(Negative feedback systems in general do this weird interchange of cause and effect. An op-amp's inputs are kept at the same voltage because they're its inputs. It's a real mindfuck, in a good way.)
More generally, throughout history, most people who got rich did get that way by screwing over other people; I mean that's literally how warfare works, by harming the opposing forces enough to get them to submit, and in feudal systems (and quasi-feudal systems like the Argentine system) that's how you gain power and wealth. Feudal nobles and partisan politicians are whoever was historically best at harming the opposing forces. Most of human history isn't that, of course, because everyday life always works by cooperation and goodwill, but most of the parts of history that got written down were people competing to hurt each other.
The crab-bucket mentality is very helpful to politicians because it prevents upstart businesses (and regions, and cities) from creating alternative centers of power that could compete with the established order.
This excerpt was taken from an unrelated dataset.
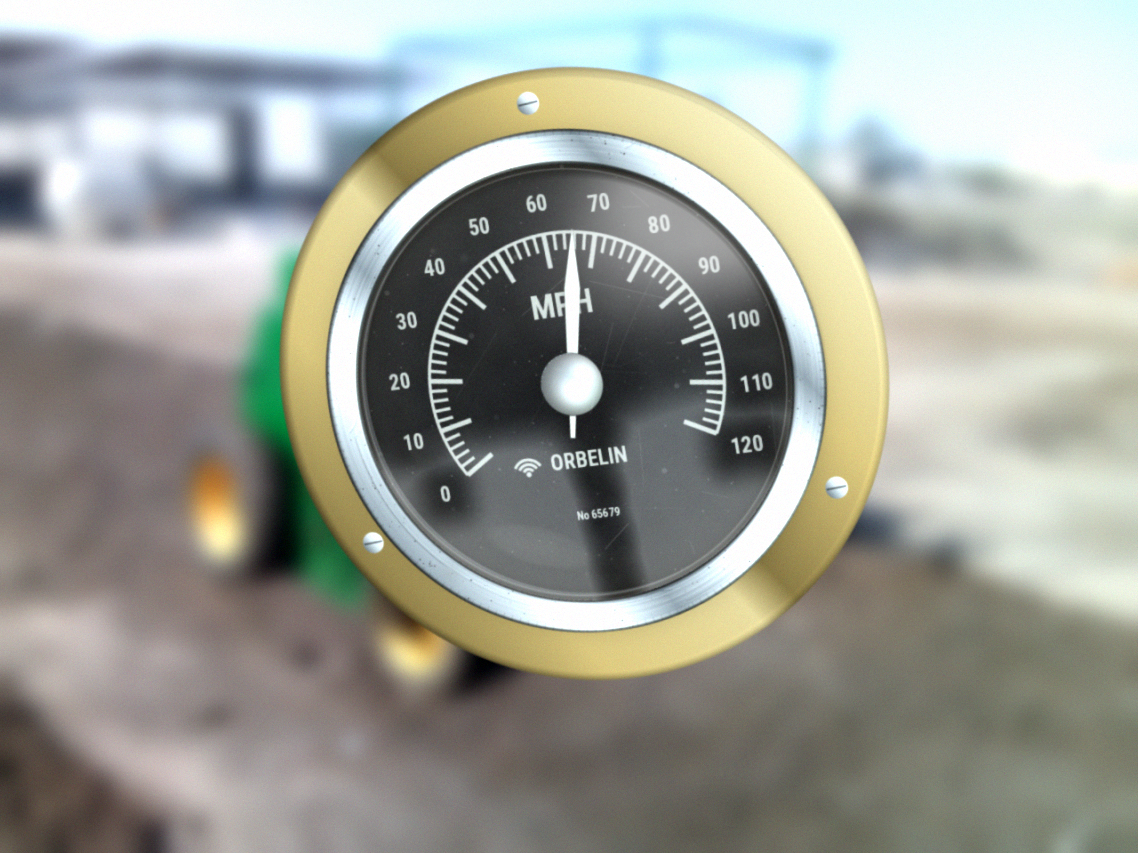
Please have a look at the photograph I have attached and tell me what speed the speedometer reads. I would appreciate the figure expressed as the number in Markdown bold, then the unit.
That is **66** mph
Capitalism was the decisive break with that tradition, in which people compete by doing the most good for their customers instead of harm to whoever their enemies are at the moment; but nothing in capitalism prevents powerful and rich people from hurting whoever they see as their opposition, except that it's unprofitable to spend too much on hurting them, and if you choose poorly they may be able to hurt you back, which is even more unprofitable. And whoever is powerful can use that power for harm, too, and being human, they usually do. Still, by changing the criterion for wealth from doing harm to doing good, capitalism changed the incentives enormously.